If we look at our society with an analytical eye, we would come to know that, subconsciously, we still consider the British culture superior to ours. We almost always look up to their culture, their lifestyle and their educational institutions and an average Pakistani would never want to let the chance of abandoning Pakistan for Britain slip out of their hand. Upon careful evaluation, we can come to the conclusion that the reasons for all these mishaps of our society are the very broken systems that the British made us the heir of; the very systems that, in seventy years, no Pakistani leader could find the time to alter.

Now, here we are, in the twenty-first century, our land free of white military men but our minds still overpowered by the systems created by white think tanks. The systems that educate us and abduct our minds to a world where everything white is superior, where everything western is stylish, everything Oxford is scholarly – and the worst of all – everything British is worth escaping Pakistan for.

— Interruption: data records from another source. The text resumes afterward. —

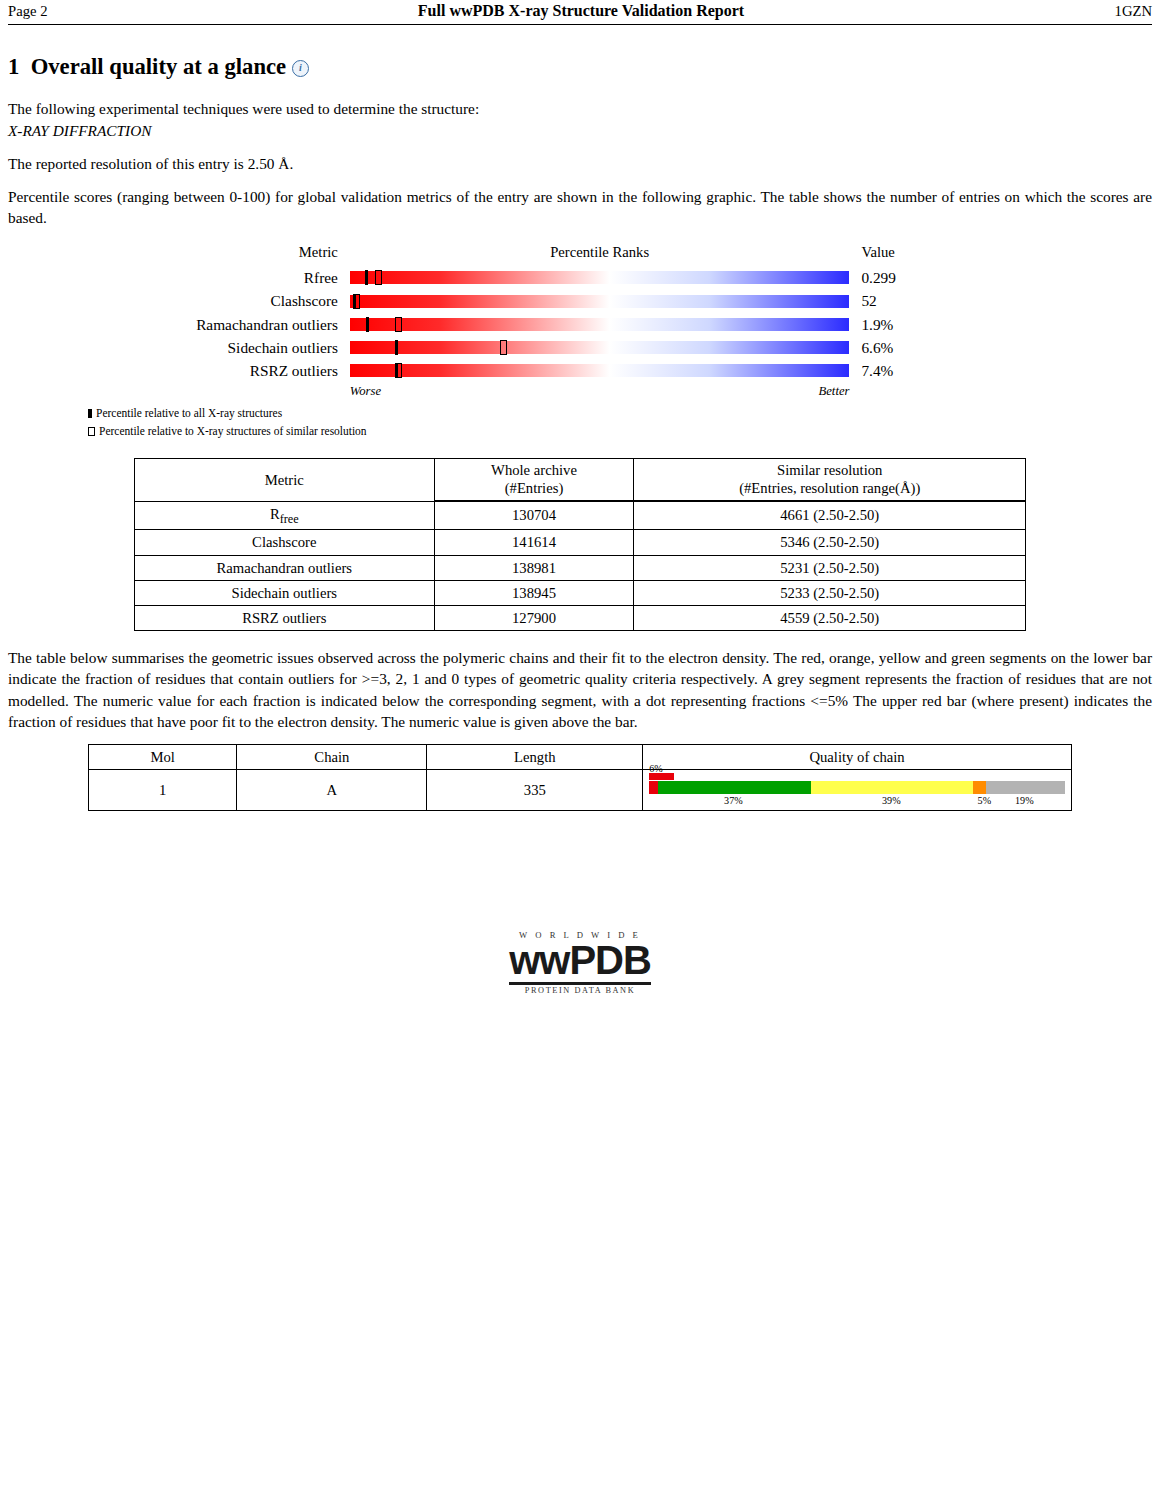Page 2
Full wwPDB X-ray Structure Validation Report
1GZN
1 Overall quality at a glance i
The following experimental techniques were used to determine the structure:
X-RAY DIFFRACTION
The reported resolution of this entry is 2.50 Å.
Percentile scores (ranging between 0-100) for global validation metrics of the entry are shown in the following graphic. The table shows the number of entries on which the scores are based.
| Metric | Percentile Ranks | Value |
| --- | --- | --- |
| Rfree | | 0.299 |
| Clashscore | | 52 |
| Ramachandran outliers | | 1.9% |
| Sidechain outliers | | 6.6% |
| RSRZ outliers | | 7.4% |
| | Worse Better | |
Percentile relative to all X-ray structures
Percentile relative to X-ray structures of similar resolution
| Metric | Whole archive (#Entries) | Similar resolution (#Entries, resolution range(Å)) |
| --- | --- | --- |
| R free | 130704 | 4661 (2.50-2.50) |
| Clashscore | 141614 | 5346 (2.50-2.50) |
| Ramachandran outliers | 138981 | 5231 (2.50-2.50) |
| Sidechain outliers | 138945 | 5233 (2.50-2.50) |
| RSRZ outliers | 127900 | 4559 (2.50-2.50) |
The table below summarises the geometric issues observed across the polymeric chains and their fit to the electron density. The red, orange, yellow and green segments on the lower bar indicate the fraction of residues that contain outliers for >=3, 2, 1 and 0 types of geometric quality criteria respectively. A grey segment represents the fraction of residues that are not modelled. The numeric value for each fraction is indicated below the corresponding segment, with a dot representing fractions <=5% The upper red bar (where present) indicates the fraction of residues that have poor fit to the electron density. The numeric value is given above the bar.
| Mol | Chain | Length | Quality of chain |
| --- | --- | --- | --- |
| 1 | A | 335 | 6% 37% 39% 5% 19% |
W O R L D W I D E
ww PDB
PROTEIN DATA BANK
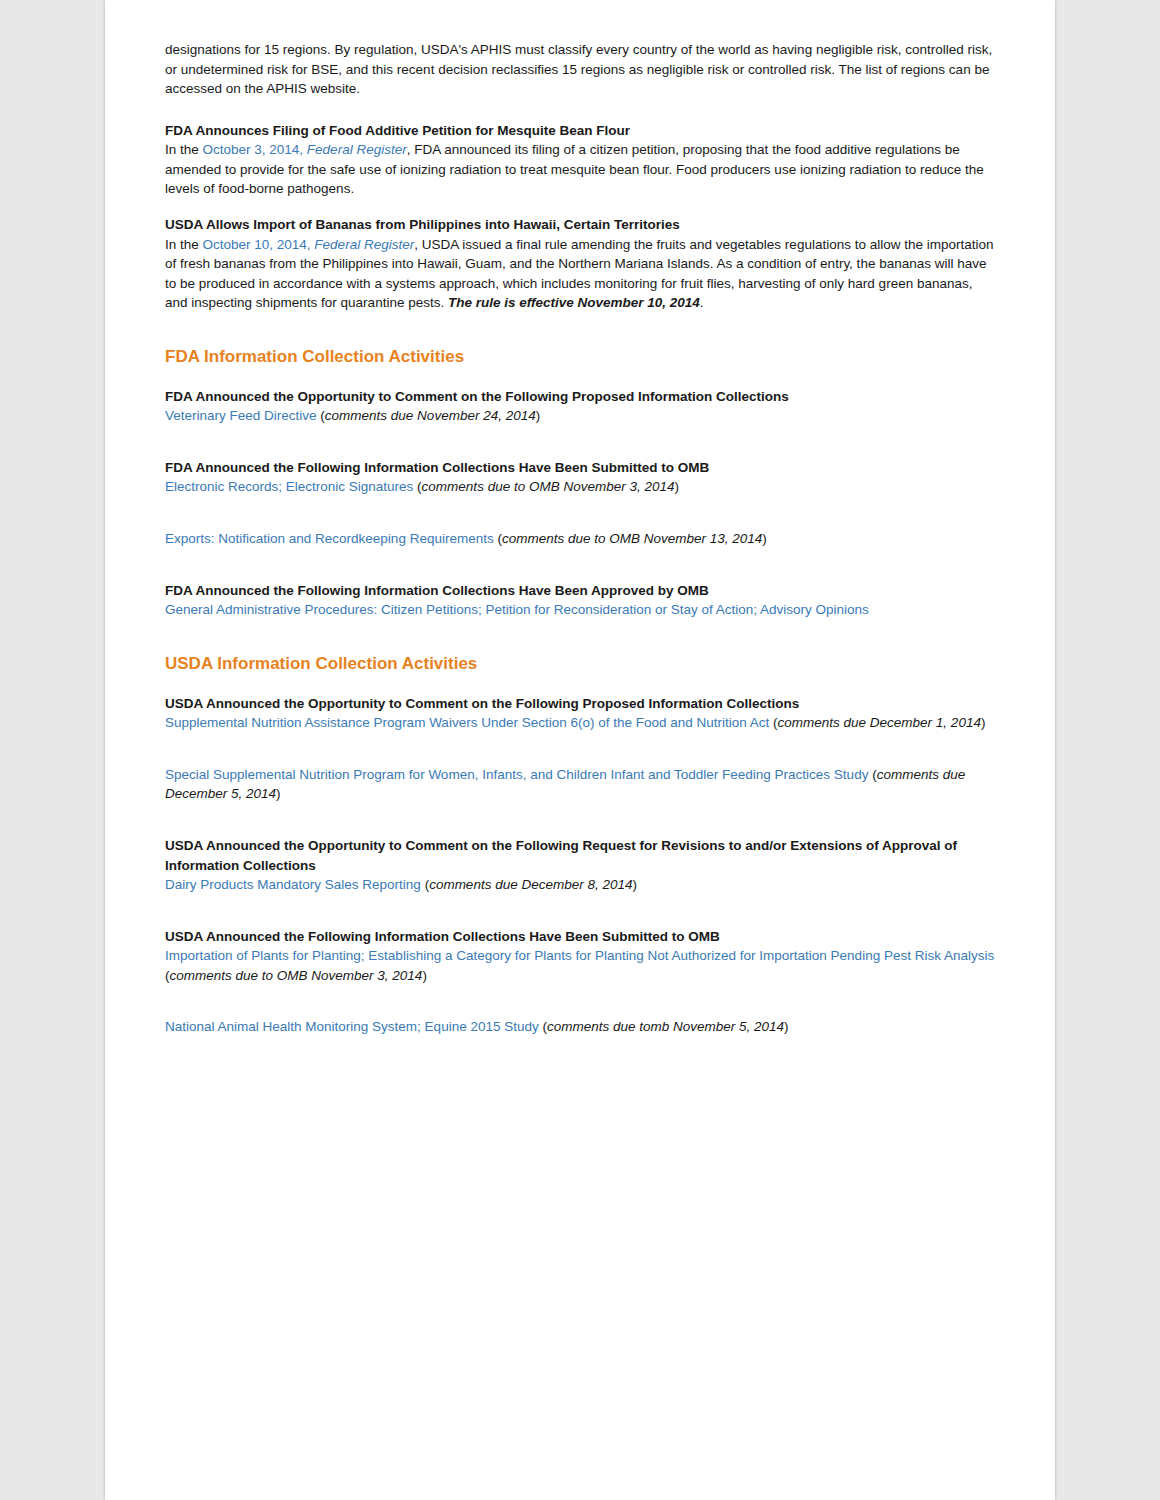designations for 15 regions. By regulation, USDA's APHIS must classify every country of the world as having negligible risk, controlled risk, or undetermined risk for BSE, and this recent decision reclassifies 15 regions as negligible risk or controlled risk. The list of regions can be accessed on the APHIS website.
FDA Announces Filing of Food Additive Petition for Mesquite Bean Flour
In the October 3, 2014, Federal Register, FDA announced its filing of a citizen petition, proposing that the food additive regulations be amended to provide for the safe use of ionizing radiation to treat mesquite bean flour. Food producers use ionizing radiation to reduce the levels of food-borne pathogens.
USDA Allows Import of Bananas from Philippines into Hawaii, Certain Territories
In the October 10, 2014, Federal Register, USDA issued a final rule amending the fruits and vegetables regulations to allow the importation of fresh bananas from the Philippines into Hawaii, Guam, and the Northern Mariana Islands. As a condition of entry, the bananas will have to be produced in accordance with a systems approach, which includes monitoring for fruit flies, harvesting of only hard green bananas, and inspecting shipments for quarantine pests. The rule is effective November 10, 2014.
FDA Information Collection Activities
FDA Announced the Opportunity to Comment on the Following Proposed Information Collections
Veterinary Feed Directive (comments due November 24, 2014)
FDA Announced the Following Information Collections Have Been Submitted to OMB
Electronic Records; Electronic Signatures (comments due to OMB November 3, 2014)
Exports: Notification and Recordkeeping Requirements (comments due to OMB November 13, 2014)
FDA Announced the Following Information Collections Have Been Approved by OMB
General Administrative Procedures: Citizen Petitions; Petition for Reconsideration or Stay of Action; Advisory Opinions
USDA Information Collection Activities
USDA Announced the Opportunity to Comment on the Following Proposed Information Collections
Supplemental Nutrition Assistance Program Waivers Under Section 6(o) of the Food and Nutrition Act (comments due December 1, 2014)
Special Supplemental Nutrition Program for Women, Infants, and Children Infant and Toddler Feeding Practices Study (comments due December 5, 2014)
USDA Announced the Opportunity to Comment on the Following Request for Revisions to and/or Extensions of Approval of Information Collections
Dairy Products Mandatory Sales Reporting (comments due December 8, 2014)
USDA Announced the Following Information Collections Have Been Submitted to OMB
Importation of Plants for Planting; Establishing a Category for Plants for Planting Not Authorized for Importation Pending Pest Risk Analysis (comments due to OMB November 3, 2014)
National Animal Health Monitoring System; Equine 2015 Study (comments due tomb November 5, 2014)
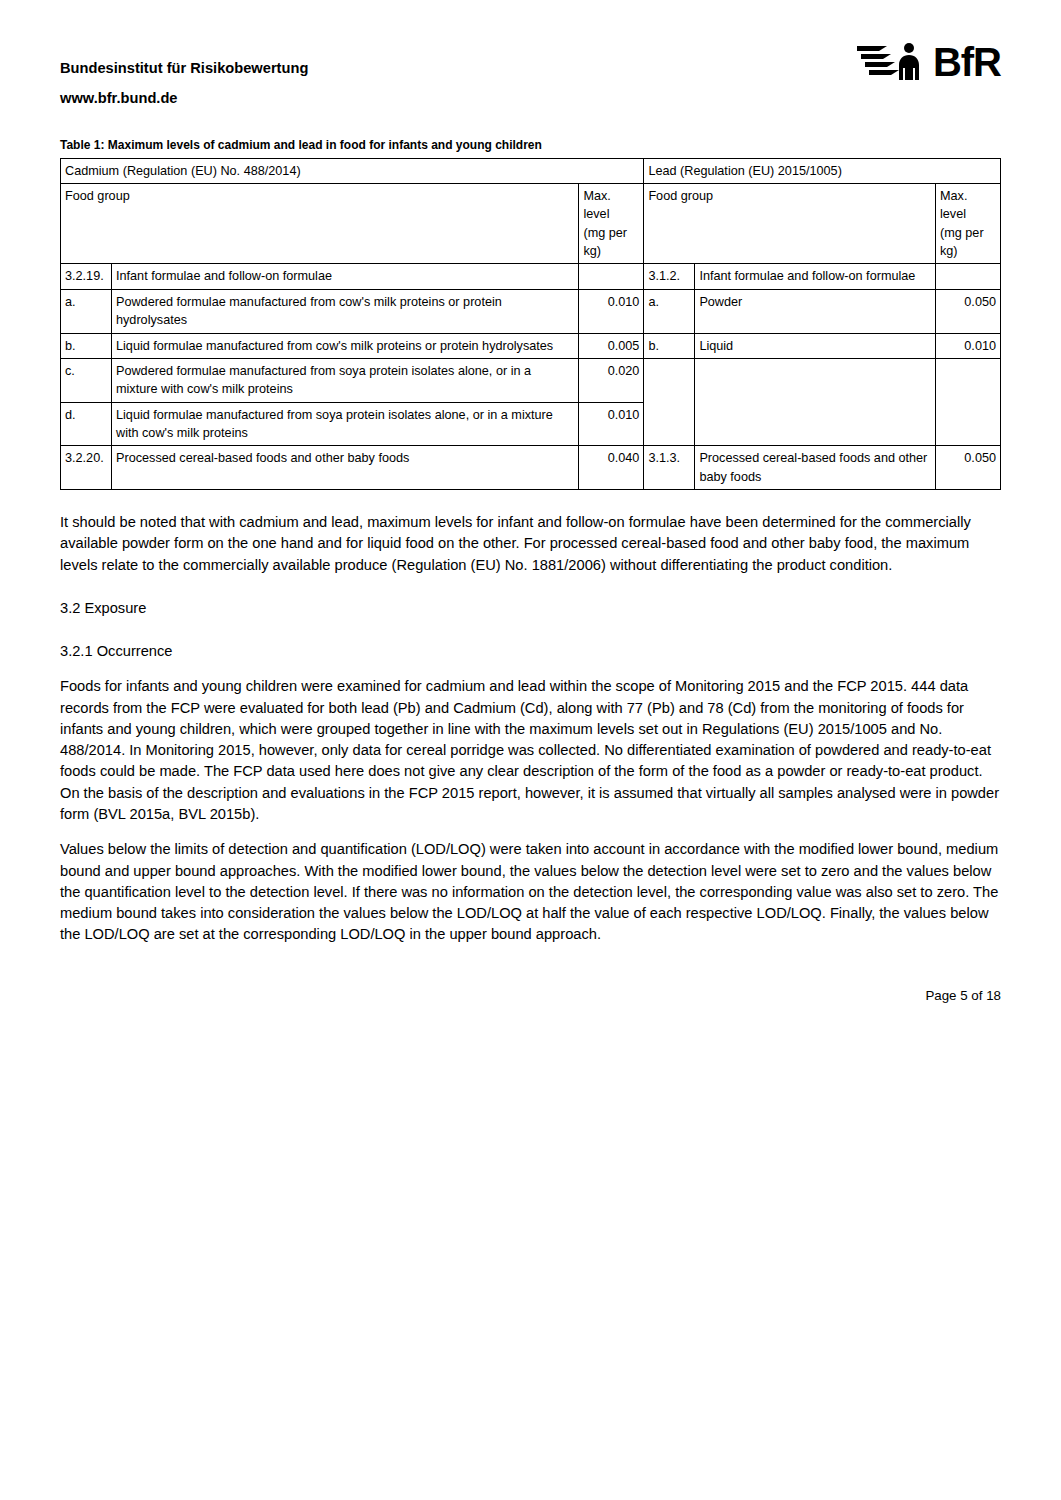Bundesinstitut für Risikobewertung
BfR
www.bfr.bund.de
Table 1: Maximum levels of cadmium and lead in food for infants and young children
| Cadmium (Regulation (EU) No. 488/2014) | Lead (Regulation (EU) 2015/1005) |
| Food group | Max. level (mg per kg) | Food group | Max. level (mg per kg) |
| 3.2.19. | Infant formulae and follow-on formulae | | 3.1.2. | Infant formulae and follow-on formulae | |
| a. | Powdered formulae manufactured from cow's milk proteins or protein hydrolysates | 0.010 | a. | Powder | 0.050 |
| b. | Liquid formulae manufactured from cow's milk proteins or protein hydrolysates | 0.005 | b. | Liquid | 0.010 |
| c. | Powdered formulae manufactured from soya protein isolates alone, or in a mixture with cow's milk proteins | 0.020 | | | |
| d. | Liquid formulae manufactured from soya protein isolates alone, or in a mixture with cow's milk proteins | 0.010 | | | |
| 3.2.20. | Processed cereal-based foods and other baby foods | 0.040 | 3.1.3. | Processed cereal-based foods and other baby foods | 0.050 |
It should be noted that with cadmium and lead, maximum levels for infant and follow-on formulae have been determined for the commercially available powder form on the one hand and for liquid food on the other. For processed cereal-based food and other baby food, the maximum levels relate to the commercially available produce (Regulation (EU) No. 1881/2006) without differentiating the product condition.
3.2 Exposure
3.2.1 Occurrence
Foods for infants and young children were examined for cadmium and lead within the scope of Monitoring 2015 and the FCP 2015. 444 data records from the FCP were evaluated for both lead (Pb) and Cadmium (Cd), along with 77 (Pb) and 78 (Cd) from the monitoring of foods for infants and young children, which were grouped together in line with the maximum levels set out in Regulations (EU) 2015/1005 and No. 488/2014. In Monitoring 2015, however, only data for cereal porridge was collected. No differentiated examination of powdered and ready-to-eat foods could be made. The FCP data used here does not give any clear description of the form of the food as a powder or ready-to-eat product. On the basis of the description and evaluations in the FCP 2015 report, however, it is assumed that virtually all samples analysed were in powder form (BVL 2015a, BVL 2015b).
Values below the limits of detection and quantification (LOD/LOQ) were taken into account in accordance with the modified lower bound, medium bound and upper bound approaches. With the modified lower bound, the values below the detection level were set to zero and the values below the quantification level to the detection level. If there was no information on the detection level, the corresponding value was also set to zero. The medium bound takes into consideration the values below the LOD/LOQ at half the value of each respective LOD/LOQ. Finally, the values below the LOD/LOQ are set at the corresponding LOD/LOQ in the upper bound approach.
Page 5 of 18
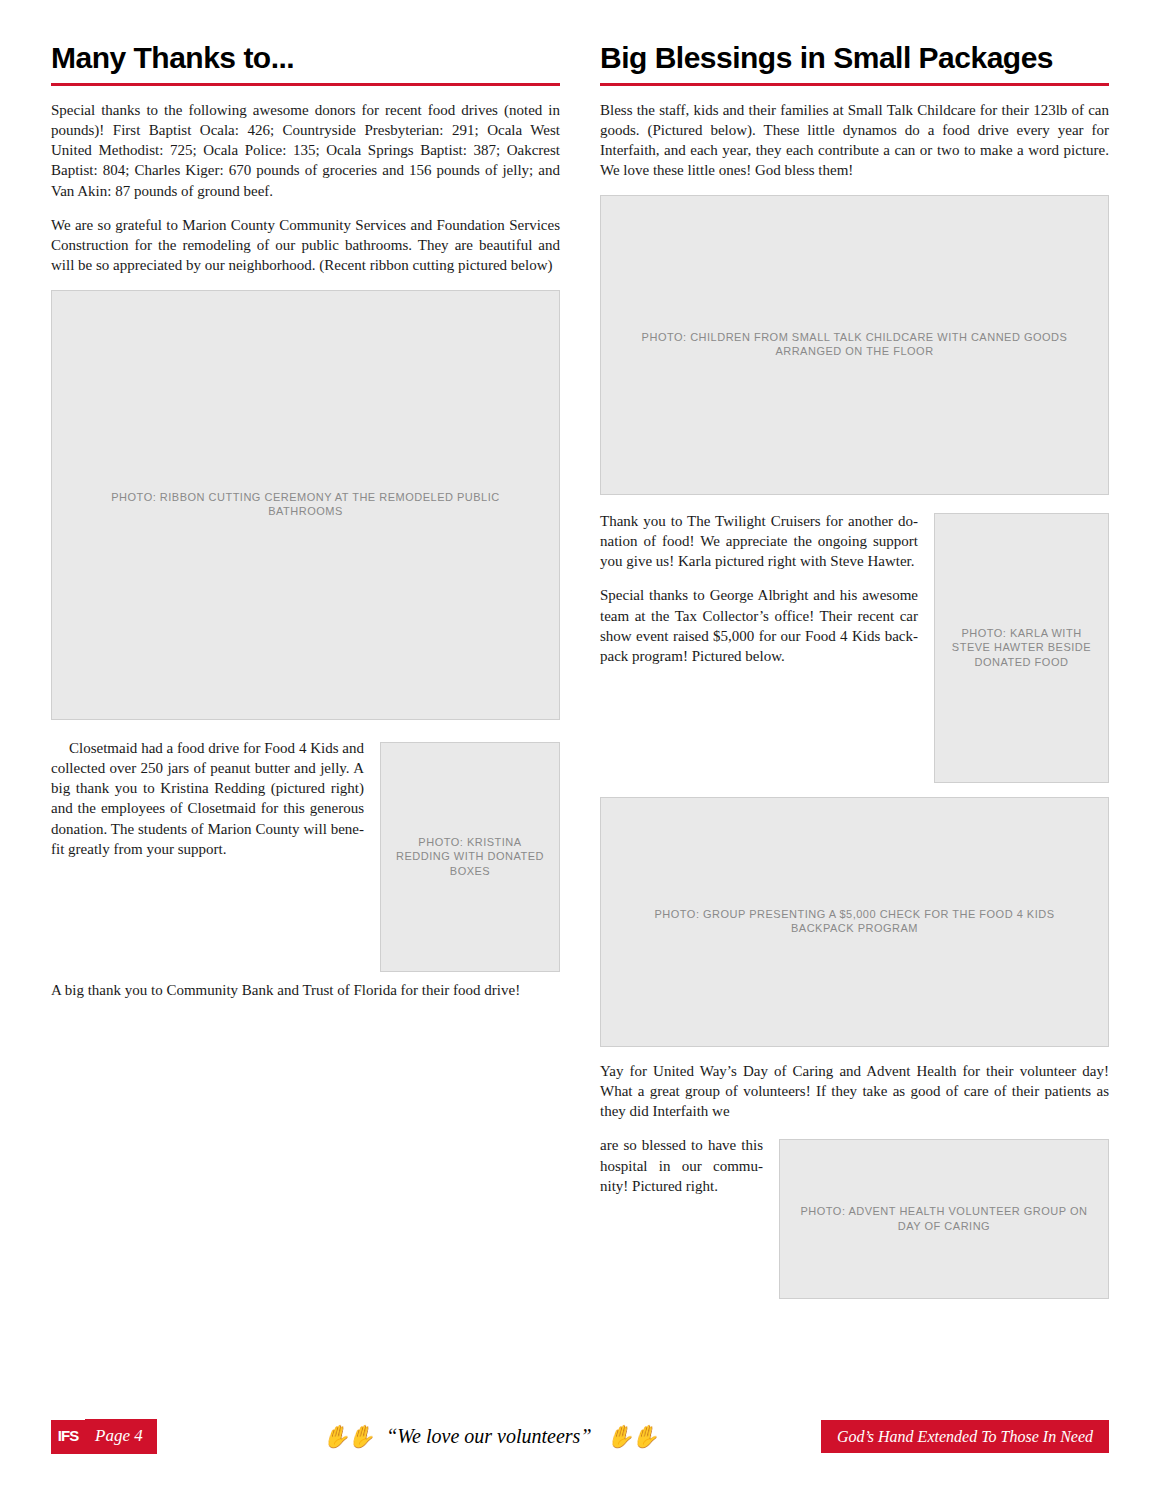Many Thanks to...
Special thanks to the following awesome donors for recent food drives (noted in pounds)! First Baptist Ocala: 426; Countryside Presbyterian: 291; Ocala West United Methodist: 725; Ocala Police: 135; Ocala Springs Baptist: 387; Oakcrest Baptist: 804; Charles Kiger: 670 pounds of groceries and 156 pounds of jelly; and Van Akin: 87 pounds of ground beef.
We are so grateful to Marion County Community Services and Foundation Services Construction for the remodeling of our public bathrooms. They are beautiful and will be so appreciated by our neighborhood. (Recent ribbon cutting pictured below)
Photo: ribbon cutting ceremony at the remodeled public bathrooms
Photo: Kristina Redding with donated boxes
Closetmaid had a food drive for Food 4 Kids and collected over 250 jars of peanut butter and jelly. A big thank you to Kristina Redding (pictured right) and the employees of Closetmaid for this generous donation. The students of Marion County will benefit greatly from your support.
A big thank you to Community Bank and Trust of Florida for their food drive!
Big Blessings in Small Packages
Bless the staff, kids and their families at Small Talk Childcare for their 123lb of can goods. (Pictured below). These little dynamos do a food drive every year for Interfaith, and each year, they each contribute a can or two to make a word picture. We love these little ones! God bless them!
Photo: children from Small Talk Childcare with canned goods arranged on the floor
Photo: Karla with Steve Hawter beside donated food
Thank you to The Twilight Cruisers for another donation of food! We appreciate the ongoing support you give us! Karla pictured right with Steve Hawter.
Special thanks to George Albright and his awesome team at the Tax Collector’s office! Their recent car show event raised $5,000 for our Food 4 Kids backpack program! Pictured below.
Photo: group presenting a $5,000 check for the Food 4 Kids backpack program
Yay for United Way’s Day of Caring and Advent Health for their volunteer day! What a great group of volunteers! If they take as good of care of their patients as they did Interfaith we
Photo: Advent Health volunteer group on Day of Caring
are so blessed to have this hospital in our community! Pictured right.
IFS
Page 4
✋✋ “We love our volunteers” ✋✋
God’s Hand Extended To Those In Need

It suffices to close this article stating that oppression does not necessarily need to be physical to be classified as so. It can come in other forms too, and the first step towards getting rid of it is to recognize it. Today, Pakistan is the target of a more widespread kind of oppression: mental – and the very systems left to us by Britain that we were too lazy to replace, are the strongholds of this oppression. With the current situation, it won’t matter if seventy years pass or seventy thousand: our minds will remain colonized by the same colonialists that left us in 1947.